_Activity_. Although pictures appear in the entries below, leave them out and print exactly the lines from the first line through the line containing "1. Kit de desarrollo".

[Source texts of formatted documents]
######

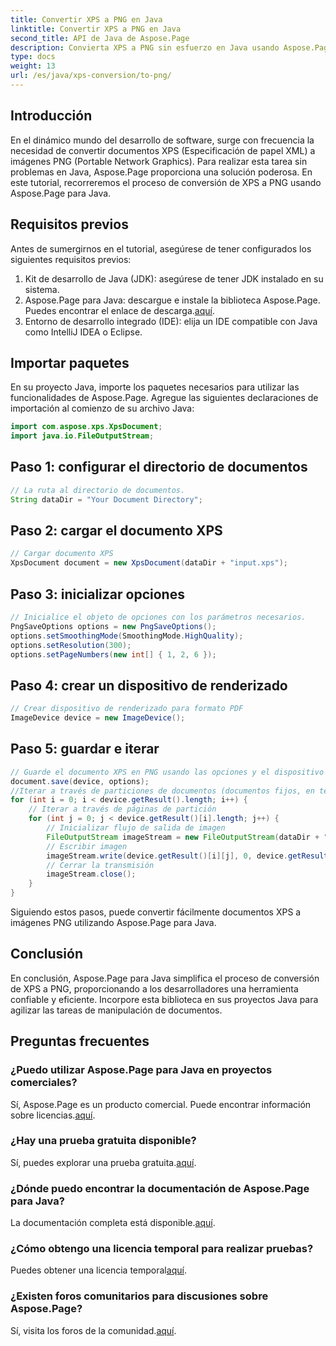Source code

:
 ```yaml
---
title: Convertir XPS a PNG en Java
linktitle: Convertir XPS a PNG en Java
second_title: API de Java de Aspose.Page
description: Convierta XPS a PNG sin esfuerzo en Java usando Aspose.Page. Optimice las tareas de documentos con esta solución confiable y fácil de usar para desarrolladores.
type: docs
weight: 13
url: /es/java/xps-conversion/to-png/
---
```

## Introducción
En el dinámico mundo del desarrollo de software, surge con frecuencia la necesidad de convertir documentos XPS (Especificación de papel XML) a imágenes PNG (Portable Network Graphics). Para realizar esta tarea sin problemas en Java, Aspose.Page proporciona una solución poderosa. En este tutorial, recorreremos el proceso de conversión de XPS a PNG usando Aspose.Page para Java.
## Requisitos previos
Antes de sumergirnos en el tutorial, asegúrese de tener configurados los siguientes requisitos previos:
1. Kit de desarrollo de Java (JDK): asegúrese de tener JDK instalado en su sistema.
2.  Aspose.Page para Java: descargue e instale la biblioteca Aspose.Page. Puedes encontrar el enlace de descarga.[aquí](https://releases.aspose.com/page/java/).
3. Entorno de desarrollo integrado (IDE): elija un IDE compatible con Java como IntelliJ IDEA o Eclipse.
## Importar paquetes
En su proyecto Java, importe los paquetes necesarios para utilizar las funcionalidades de Aspose.Page. Agregue las siguientes declaraciones de importación al comienzo de su archivo Java:
```java
import com.aspose.xps.XpsDocument;
import java.io.FileOutputStream;
```
## Paso 1: configurar el directorio de documentos
```java
// La ruta al directorio de documentos.
String dataDir = "Your Document Directory";
```
## Paso 2: cargar el documento XPS
```java
// Cargar documento XPS
XpsDocument document = new XpsDocument(dataDir + "input.xps");
```
## Paso 3: inicializar opciones
```java
// Inicialice el objeto de opciones con los parámetros necesarios.
PngSaveOptions options = new PngSaveOptions();
options.setSmoothingMode(SmoothingMode.HighQuality);
options.setResolution(300);
options.setPageNumbers(new int[] { 1, 2, 6 });
```
## Paso 4: crear un dispositivo de renderizado
```java
// Crear dispositivo de renderizado para formato PDF
ImageDevice device = new ImageDevice();
```
## Paso 5: guardar e iterar
```java
// Guarde el documento XPS en PNG usando las opciones y el dispositivo
document.save(device, options);
//Iterar a través de particiones de documentos (documentos fijos, en términos XPS)
for (int i = 0; i < device.getResult().length; i++) {
    // Iterar a través de páginas de partición
    for (int j = 0; j < device.getResult()[i].length; j++) {
        // Inicializar flujo de salida de imagen
        FileOutputStream imageStream = new FileOutputStream(dataDir + "XPStoPNG" + "_" + (i + 1) + "_" + (j + 1) + ".png");
        // Escribir imagen
        imageStream.write(device.getResult()[i][j], 0, device.getResult()[i][j].length);
        // Cerrar la transmisión
        imageStream.close();
    }
}
```
Siguiendo estos pasos, puede convertir fácilmente documentos XPS a imágenes PNG utilizando Aspose.Page para Java.
## Conclusión
En conclusión, Aspose.Page para Java simplifica el proceso de conversión de XPS a PNG, proporcionando a los desarrolladores una herramienta confiable y eficiente. Incorpore esta biblioteca en sus proyectos Java para agilizar las tareas de manipulación de documentos.
## Preguntas frecuentes
### ¿Puedo utilizar Aspose.Page para Java en proyectos comerciales?
 Sí, Aspose.Page es un producto comercial. Puede encontrar información sobre licencias.[aquí](https://purchase.aspose.com/buy).
### ¿Hay una prueba gratuita disponible?
 Sí, puedes explorar una prueba gratuita.[aquí](https://releases.aspose.com/).
### ¿Dónde puedo encontrar la documentación de Aspose.Page para Java?
 La documentación completa está disponible.[aquí](https://reference.aspose.com/page/java/).
### ¿Cómo obtengo una licencia temporal para realizar pruebas?
 Puedes obtener una licencia temporal[aquí](https://purchase.aspose.com/temporary-license/).
### ¿Existen foros comunitarios para discusiones sobre Aspose.Page?
 Sí, visita los foros de la comunidad.[aquí](https://forum.aspose.com/c/page/39).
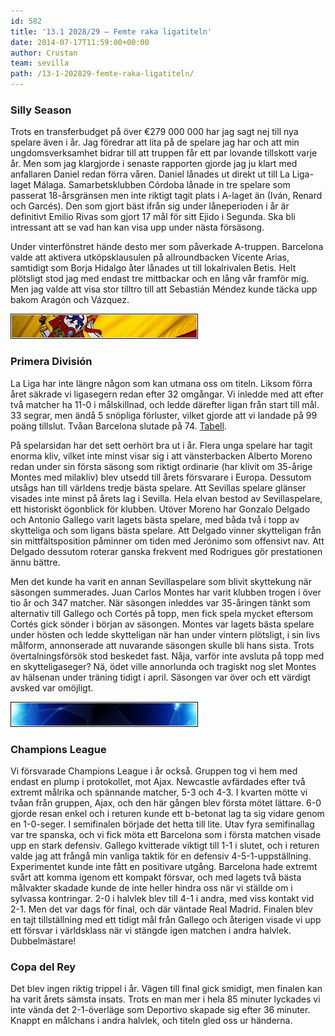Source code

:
 ```yaml
---
id: 582
title: '13.1 2028/29 – Femte raka ligatiteln'
date: 2014-07-17T11:59:00+00:00
author: Crustan
team: sevilla
path: /13-1-202829-femte-raka-ligatiteln/
---
```

### Silly Season

Trots en transferbudget på över €279 000 000 har jag sagt nej till nya spelare även i år. Jag föredrar att lita på de spelare jag har och att min ungdomsverksamhet bidrar till att truppen får ett par lovande tillskott varje år. Men som jag klargjorde i senaste rapporten gjorde jag ju klart med anfallaren Daniel redan förra våren. Daniel lånades ut direkt ut till La Liga-laget Málaga. Samarbetsklubben Córdoba lånade in tre spelare som passerat 18-årsgränsen men inte riktigt tagit plats i A-laget än (Iván, Renard och Garcés). Den som gjort bäst ifrån sig under låneperioden i år är definitivt Emilio Rivas som gjort 17 mål för sitt Ejido i Segunda. Ska bli intressant att se vad han kan visa upp under nästa försäsong.

Under vinterfönstret hände desto mer som påverkade A-truppen. Barcelona valde att aktivera utköpsklausulen på allroundbacken Vicente Arias, samtidigt som Borja Hidalgo åter lånades ut till lokalrivalen Betis. Helt plötsligt stod jag med endast tre mittbackar och en lång vår framför mig. Men jag valde att visa stor tilltro till att Sebastián Méndez kunde täcka upp bakom Aragón och Vázquez.

<img src="../images/espbanner.png" alt="la liga" class="aligncenter" />

### Primera División

La Liga har inte längre någon som kan utmana oss om titeln. Liksom förra året säkrade vi ligasegern redan efter 32 omgångar. Vi inledde med att efter två matcher ha 11-0 i målskillnad, och ledde därefter ligan från start till mål. 33 segrar, men ändå 5 snöpliga förluster, vilket gjorde att vi landade på 99 poäng tillslut. Tvåan Barcelona slutade på 74. [Tabell](../images/tabell2029.png).

På spelarsidan har det sett oerhört bra ut i år. Flera unga spelare har tagit enorma kliv, vilket inte minst visar sig i att vänsterbacken Alberto Moreno redan under sin första säsong som riktigt ordinarie (har klivit om 35-årige Montes med milakliv) blev utsedd till årets försvarare i Europa. Dessutom utsågs han till världens tredje bästa spelare. Att Sevillas spelare glänser visades inte minst på årets lag i Sevilla. Hela elvan bestod av Sevillaspelare, ett historiskt ögonblick för klubben. Utöver Moreno har Gonzalo Delgado och Antonio Gallego varit lagets bästa spelare, med båda två i topp av skytteliga och som ligans bästa spelare. Att Delgado vinner skytteligan från sin mittfältsposition påminner om tiden med Jerónimo som offensivt nav. Att Delgado dessutom roterar ganska frekvent med Rodrigues gör prestationen ännu bättre.

Men det kunde ha varit en annan Sevillaspelare som blivit skyttekung när säsongen summerades. Juan Carlos Montes har varit klubben trogen i över tio år och 347 matcher. När säsongen inleddes var 35-åringen tänkt som alternativ till Gallego och Cortés på topp, men fick spela mycket eftersom Cortés gick sönder i början av säsongen. Montes var lagets bästa spelare under hösten och ledde skytteligan när han under vintern plötsligt, i sin livs målform, annonserade att nuvarande säsongen skulle bli hans sista. Trots övertalningsförsök stod beskedet fast. Nåja, varför inte avsluta på topp med en skytteligaseger? Nä, ödet ville annorlunda och tragiskt nog slet Montes av hälsenan under träning tidigt i april. Säsongen var över och ett värdigt avsked var omöjligt.

<img src="../images/clbanner.png" alt="cl" class="aligncenter" />

### Champions League

Vi försvarade Champions League i år också. Gruppen tog vi hem med endast en plump i protokollet, mot Ajax. Newcastle avfärdades efter två extremt målrika och spännande matcher, 5-3 och 4-3. I kvarten mötte vi tvåan från gruppen, Ajax, och den här gången blev första mötet lättare. 6-0 gjorde resan enkel och i returen kunde ett b-betonat lag ta sig vidare genom en 1-0-seger. I semifinalen började det hetta till lite. Utav fyra semifinallag var tre spanska, och vi fick möta ett Barcelona som i första matchen visade upp en stark defensiv. Gallego kvitterade viktigt till 1-1 i slutet, och i returen valde jag att frångå min vanliga taktik för en defensiv 4-5-1-uppställning. Experimentet kunde inte fått en positivare utgång. Barcelona hade extremt svårt att komma igenom ett kompakt försvar, och med lagets två bästa målvakter skadade kunde de inte heller hindra oss när vi ställde om i sylvassa kontringar. 2-0 i halvlek blev till 4-1 i andra, med viss kontakt vid 2-1. Men det var dags för final, och där väntade Real Madrid. Finalen blev en tajt tillställning med ett tidigt mål från Gallego och återigen visade vi upp ett försvar i världsklass när vi stängde igen matchen i andra halvlek. Dubbelmästare!

### Copa del Rey

Det blev ingen riktig trippel i år. Vägen till final gick smidigt, men finalen kan ha varit årets sämsta insats. Trots en man mer i hela 85 minuter lyckades vi inte vända det 2-1-överläge som Deportivo skapade sig efter 36 minuter. Knappt en målchans i andra halvlek, och titeln gled oss ur händerna.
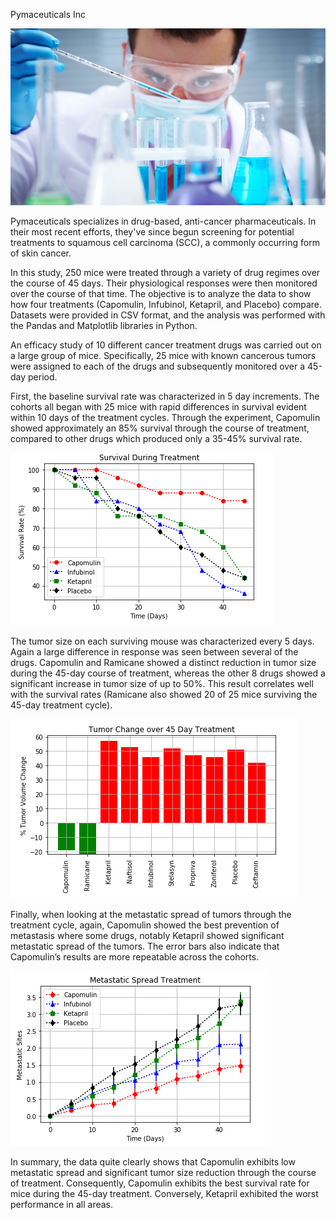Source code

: Pymaceuticals Inc

![Laboratory](Laboratory.jpg)

Pymaceuticals specializes in drug-based, anti-cancer pharmaceuticals. In their most recent efforts, they've since begun screening for potential treatments to squamous cell carcinoma (SCC), a commonly occurring form of skin cancer.

In this study, 250 mice were treated through a variety of drug regimes over the course of 45 days. Their physiological responses were then monitored over the course of that time. The objective is to analyze the data to show how four treatments (Capomulin, Infubinol, Ketapril, and Placebo) compare. Datasets were provided in CSV format, and the analysis was performed with the Pandas and Matplotlib libraries in Python.

An efficacy study of 10 different cancer treatment drugs was carried out on a large group of mice. Specifically, 25 mice with known cancerous tumors were assigned to each of the drugs and subsequently monitored over a 45-day period.

First, the baseline survival rate was characterized in 5 day increments. The cohorts all began with 25 mice with rapid differences in survival evident within 10 days of the treatment cycles. Through the experiment, Capomulin showed approximately an 85% survival through the course of treatment, compared to other drugs which produced only a 35-45% survival rate. 

 
![Survival](pymaceuticals_survival.png)

The tumor size on each surviving mouse was characterized every 5 days. Again a large difference in response was seen between several of the drugs. Capomulin and Ramicane showed a distinct reduction in tumor size during the 45-day course of treatment, whereas the other 8 drugs showed a significant increase in tumor size of up to 50%. This result correlates well with the survival rates (Ramicane also showed 20 of 25 mice surviving the 45-day treatment cycle).


![45Day](pymaceuticals_45day.png)

Finally, when looking at the metastatic spread of tumors through the treatment cycle, again, Capomulin showed the best prevention of metastasis where some drugs, notably Ketapril showed significant metastatic spread of the tumors. The error bars also indicate that Capomulin’s results are more repeatable across the cohorts.
 
 
![Metastasis](pymaceuticals_metastasis.png)

In summary, the data quite clearly shows that Capomulin exhibits low metastatic spread and significant tumor size reduction through the course of treatment. Consequently, Capomulin exhibits the best survival rate for mice during the 45-day treatment. Conversely, Ketapril exhibited the worst performance in all areas.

######

_Task result_.
Source code

:
 ```yaml
---
title: Convertir XPS a PNG en Java
linktitle: Convertir XPS a PNG en Java
second_title: API de Java de Aspose.Page
description: Convierta XPS a PNG sin esfuerzo en Java usando Aspose.Page. Optimice las tareas de documentos con esta solución confiable y fácil de usar para desarrolladores.
type: docs
weight: 13
url: /es/java/xps-conversion/to-png/
---
```

## Introducción
En el dinámico mundo del desarrollo de software, surge con frecuencia la necesidad de convertir documentos XPS (Especificación de papel XML) a imágenes PNG (Portable Network Graphics). Para realizar esta tarea sin problemas en Java, Aspose.Page proporciona una solución poderosa. En este tutorial, recorreremos el proceso de conversión de XPS a PNG usando Aspose.Page para Java.
## Requisitos previos
Antes de sumergirnos en el tutorial, asegúrese de tener configurados los siguientes requisitos previos:
1. Kit de desarrollo de Java (JDK): asegúrese de tener JDK instalado en su sistema.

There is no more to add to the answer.